Page-level text extractions

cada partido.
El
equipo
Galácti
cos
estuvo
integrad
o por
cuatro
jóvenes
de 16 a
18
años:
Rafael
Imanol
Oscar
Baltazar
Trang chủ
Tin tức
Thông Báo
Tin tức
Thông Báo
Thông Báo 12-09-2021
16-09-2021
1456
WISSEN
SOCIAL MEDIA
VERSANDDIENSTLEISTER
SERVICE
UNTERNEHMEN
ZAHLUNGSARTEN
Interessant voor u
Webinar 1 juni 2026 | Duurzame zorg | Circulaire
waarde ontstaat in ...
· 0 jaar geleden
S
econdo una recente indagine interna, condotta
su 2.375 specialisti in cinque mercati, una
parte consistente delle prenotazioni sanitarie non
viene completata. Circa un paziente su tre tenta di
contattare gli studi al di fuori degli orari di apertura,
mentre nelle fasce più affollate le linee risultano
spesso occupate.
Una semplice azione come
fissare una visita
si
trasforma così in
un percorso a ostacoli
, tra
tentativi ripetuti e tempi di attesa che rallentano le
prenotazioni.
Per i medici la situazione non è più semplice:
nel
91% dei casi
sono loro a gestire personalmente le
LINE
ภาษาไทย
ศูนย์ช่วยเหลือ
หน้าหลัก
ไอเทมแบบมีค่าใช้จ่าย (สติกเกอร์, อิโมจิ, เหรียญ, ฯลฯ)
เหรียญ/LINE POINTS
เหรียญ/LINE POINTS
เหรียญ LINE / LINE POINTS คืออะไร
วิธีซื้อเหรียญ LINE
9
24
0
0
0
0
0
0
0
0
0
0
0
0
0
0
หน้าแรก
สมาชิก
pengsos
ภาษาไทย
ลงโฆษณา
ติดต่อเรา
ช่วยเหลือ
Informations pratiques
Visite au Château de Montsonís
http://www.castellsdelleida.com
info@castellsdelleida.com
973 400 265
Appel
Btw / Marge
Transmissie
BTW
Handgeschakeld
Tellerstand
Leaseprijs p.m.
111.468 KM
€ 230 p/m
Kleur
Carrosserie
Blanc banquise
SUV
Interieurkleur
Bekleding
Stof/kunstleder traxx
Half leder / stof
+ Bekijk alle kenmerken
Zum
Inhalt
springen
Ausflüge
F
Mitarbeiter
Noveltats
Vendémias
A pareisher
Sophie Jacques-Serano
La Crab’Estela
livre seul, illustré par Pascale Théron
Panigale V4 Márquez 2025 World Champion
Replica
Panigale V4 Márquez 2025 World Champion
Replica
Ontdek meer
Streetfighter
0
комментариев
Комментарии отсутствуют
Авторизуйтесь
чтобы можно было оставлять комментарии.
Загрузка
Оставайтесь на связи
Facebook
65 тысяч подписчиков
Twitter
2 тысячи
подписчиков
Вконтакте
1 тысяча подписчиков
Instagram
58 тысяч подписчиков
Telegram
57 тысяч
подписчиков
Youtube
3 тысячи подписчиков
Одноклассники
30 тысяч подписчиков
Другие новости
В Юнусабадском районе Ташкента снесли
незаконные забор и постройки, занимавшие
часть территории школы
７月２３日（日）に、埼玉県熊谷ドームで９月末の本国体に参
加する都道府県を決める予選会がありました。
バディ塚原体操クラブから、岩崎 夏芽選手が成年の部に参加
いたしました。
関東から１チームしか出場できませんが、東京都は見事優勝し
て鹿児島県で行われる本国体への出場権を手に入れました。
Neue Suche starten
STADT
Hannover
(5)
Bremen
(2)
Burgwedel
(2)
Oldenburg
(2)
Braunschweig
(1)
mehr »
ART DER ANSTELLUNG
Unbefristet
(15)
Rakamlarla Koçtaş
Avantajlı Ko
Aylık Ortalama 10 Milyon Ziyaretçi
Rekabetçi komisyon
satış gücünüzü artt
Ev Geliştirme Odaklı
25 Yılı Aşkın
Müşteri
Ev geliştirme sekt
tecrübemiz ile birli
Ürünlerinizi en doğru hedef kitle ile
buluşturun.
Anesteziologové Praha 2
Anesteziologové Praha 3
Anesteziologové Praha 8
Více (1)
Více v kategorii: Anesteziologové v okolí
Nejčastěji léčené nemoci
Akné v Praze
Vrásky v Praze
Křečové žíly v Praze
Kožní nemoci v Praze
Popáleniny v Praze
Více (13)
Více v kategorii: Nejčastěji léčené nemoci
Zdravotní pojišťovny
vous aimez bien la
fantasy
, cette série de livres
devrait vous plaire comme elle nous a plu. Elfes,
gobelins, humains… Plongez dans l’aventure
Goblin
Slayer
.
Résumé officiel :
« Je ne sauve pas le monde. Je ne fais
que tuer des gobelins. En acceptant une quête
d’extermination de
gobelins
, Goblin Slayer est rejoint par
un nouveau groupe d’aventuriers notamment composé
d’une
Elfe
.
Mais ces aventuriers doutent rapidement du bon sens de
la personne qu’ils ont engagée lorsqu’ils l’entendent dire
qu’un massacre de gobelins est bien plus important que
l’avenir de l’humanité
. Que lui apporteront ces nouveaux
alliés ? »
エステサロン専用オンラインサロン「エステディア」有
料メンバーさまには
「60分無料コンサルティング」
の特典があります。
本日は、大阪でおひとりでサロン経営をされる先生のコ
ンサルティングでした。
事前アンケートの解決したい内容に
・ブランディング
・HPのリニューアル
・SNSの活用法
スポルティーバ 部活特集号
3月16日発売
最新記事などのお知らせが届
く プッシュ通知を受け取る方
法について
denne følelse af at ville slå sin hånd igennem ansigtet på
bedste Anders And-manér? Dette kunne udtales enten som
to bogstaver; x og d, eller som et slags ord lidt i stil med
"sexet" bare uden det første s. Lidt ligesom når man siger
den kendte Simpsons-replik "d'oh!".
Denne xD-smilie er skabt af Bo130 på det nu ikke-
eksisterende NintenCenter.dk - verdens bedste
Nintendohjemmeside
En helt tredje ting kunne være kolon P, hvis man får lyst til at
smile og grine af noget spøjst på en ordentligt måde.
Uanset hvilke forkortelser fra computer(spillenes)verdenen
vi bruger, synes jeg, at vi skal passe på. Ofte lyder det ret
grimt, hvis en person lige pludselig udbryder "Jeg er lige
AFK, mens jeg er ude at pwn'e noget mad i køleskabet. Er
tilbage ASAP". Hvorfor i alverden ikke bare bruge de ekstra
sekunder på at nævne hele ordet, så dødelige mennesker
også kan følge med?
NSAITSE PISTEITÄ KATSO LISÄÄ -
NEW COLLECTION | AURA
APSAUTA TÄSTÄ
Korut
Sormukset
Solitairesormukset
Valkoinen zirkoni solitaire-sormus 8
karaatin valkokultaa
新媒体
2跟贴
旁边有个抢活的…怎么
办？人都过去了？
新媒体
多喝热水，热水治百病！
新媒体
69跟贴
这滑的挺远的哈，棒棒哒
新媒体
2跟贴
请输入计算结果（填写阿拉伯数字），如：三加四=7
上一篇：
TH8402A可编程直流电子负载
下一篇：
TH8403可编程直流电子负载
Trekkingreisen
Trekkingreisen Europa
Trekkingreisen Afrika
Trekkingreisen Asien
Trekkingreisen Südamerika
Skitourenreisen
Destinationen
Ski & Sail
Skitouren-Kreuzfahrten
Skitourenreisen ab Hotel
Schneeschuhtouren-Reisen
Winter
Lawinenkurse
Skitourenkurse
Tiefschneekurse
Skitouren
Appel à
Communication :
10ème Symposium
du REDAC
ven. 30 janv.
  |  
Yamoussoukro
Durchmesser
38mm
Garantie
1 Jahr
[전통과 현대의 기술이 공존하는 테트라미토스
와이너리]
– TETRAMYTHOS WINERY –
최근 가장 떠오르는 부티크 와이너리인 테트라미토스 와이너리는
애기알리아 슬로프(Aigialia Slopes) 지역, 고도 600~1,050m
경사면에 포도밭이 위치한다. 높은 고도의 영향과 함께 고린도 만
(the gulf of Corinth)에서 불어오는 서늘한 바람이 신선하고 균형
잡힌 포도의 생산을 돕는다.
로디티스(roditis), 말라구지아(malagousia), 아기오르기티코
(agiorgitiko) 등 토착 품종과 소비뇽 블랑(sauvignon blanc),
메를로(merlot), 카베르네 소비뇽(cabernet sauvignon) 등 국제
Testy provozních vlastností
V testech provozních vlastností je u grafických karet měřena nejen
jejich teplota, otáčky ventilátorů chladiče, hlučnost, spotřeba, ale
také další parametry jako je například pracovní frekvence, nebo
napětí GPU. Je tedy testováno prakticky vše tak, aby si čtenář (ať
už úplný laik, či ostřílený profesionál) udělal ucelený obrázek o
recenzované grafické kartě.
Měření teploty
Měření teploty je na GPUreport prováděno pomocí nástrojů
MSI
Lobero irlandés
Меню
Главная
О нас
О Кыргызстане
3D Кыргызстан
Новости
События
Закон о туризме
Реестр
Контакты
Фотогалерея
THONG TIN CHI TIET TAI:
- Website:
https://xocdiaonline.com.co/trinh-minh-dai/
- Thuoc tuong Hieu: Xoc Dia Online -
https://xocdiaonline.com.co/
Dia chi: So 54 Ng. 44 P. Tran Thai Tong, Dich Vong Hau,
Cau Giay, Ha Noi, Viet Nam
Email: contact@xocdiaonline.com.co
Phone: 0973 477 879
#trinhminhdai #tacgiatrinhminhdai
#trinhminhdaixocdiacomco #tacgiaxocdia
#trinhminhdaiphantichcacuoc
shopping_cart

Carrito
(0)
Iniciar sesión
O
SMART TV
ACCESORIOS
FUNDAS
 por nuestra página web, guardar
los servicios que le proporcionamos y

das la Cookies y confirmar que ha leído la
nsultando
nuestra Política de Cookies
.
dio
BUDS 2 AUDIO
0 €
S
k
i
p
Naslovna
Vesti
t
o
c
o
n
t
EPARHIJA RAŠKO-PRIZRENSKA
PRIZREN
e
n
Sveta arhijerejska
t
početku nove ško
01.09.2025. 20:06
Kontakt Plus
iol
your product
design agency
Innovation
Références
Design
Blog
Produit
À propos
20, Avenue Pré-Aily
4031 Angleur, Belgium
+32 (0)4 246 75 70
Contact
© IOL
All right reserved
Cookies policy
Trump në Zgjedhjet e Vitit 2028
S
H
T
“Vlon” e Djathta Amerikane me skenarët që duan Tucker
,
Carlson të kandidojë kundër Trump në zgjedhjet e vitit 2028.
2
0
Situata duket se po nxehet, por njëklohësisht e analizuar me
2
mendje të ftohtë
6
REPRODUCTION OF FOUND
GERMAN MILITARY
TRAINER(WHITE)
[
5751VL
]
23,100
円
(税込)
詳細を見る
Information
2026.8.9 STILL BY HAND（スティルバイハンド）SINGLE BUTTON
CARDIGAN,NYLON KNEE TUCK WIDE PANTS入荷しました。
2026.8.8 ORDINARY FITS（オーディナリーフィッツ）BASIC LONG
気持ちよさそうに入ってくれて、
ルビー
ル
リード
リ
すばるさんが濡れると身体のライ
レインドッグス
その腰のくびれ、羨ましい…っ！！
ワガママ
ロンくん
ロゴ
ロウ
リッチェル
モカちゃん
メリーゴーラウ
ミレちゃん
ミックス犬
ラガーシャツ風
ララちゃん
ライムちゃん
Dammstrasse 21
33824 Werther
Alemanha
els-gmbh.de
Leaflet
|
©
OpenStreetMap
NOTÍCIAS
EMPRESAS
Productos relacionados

What the task asks =>
Copy out the records again line for line, starting at the very first line and ending with the line that contains "Interessant voor u", with both ends included.

Written solution =>
cada partido.
El
equipo
Galácti
cos
estuvo
integrad
o por
cuatro
jóvenes
de 16 a
18
años:
Rafael
Imanol
Oscar
Baltazar
Trang chủ
Tin tức
Thông Báo
Tin tức
Thông Báo
Thông Báo 12-09-2021
16-09-2021
1456
WISSEN
SOCIAL MEDIA
VERSANDDIENSTLEISTER
SERVICE
UNTERNEHMEN
ZAHLUNGSARTEN
Interessant voor u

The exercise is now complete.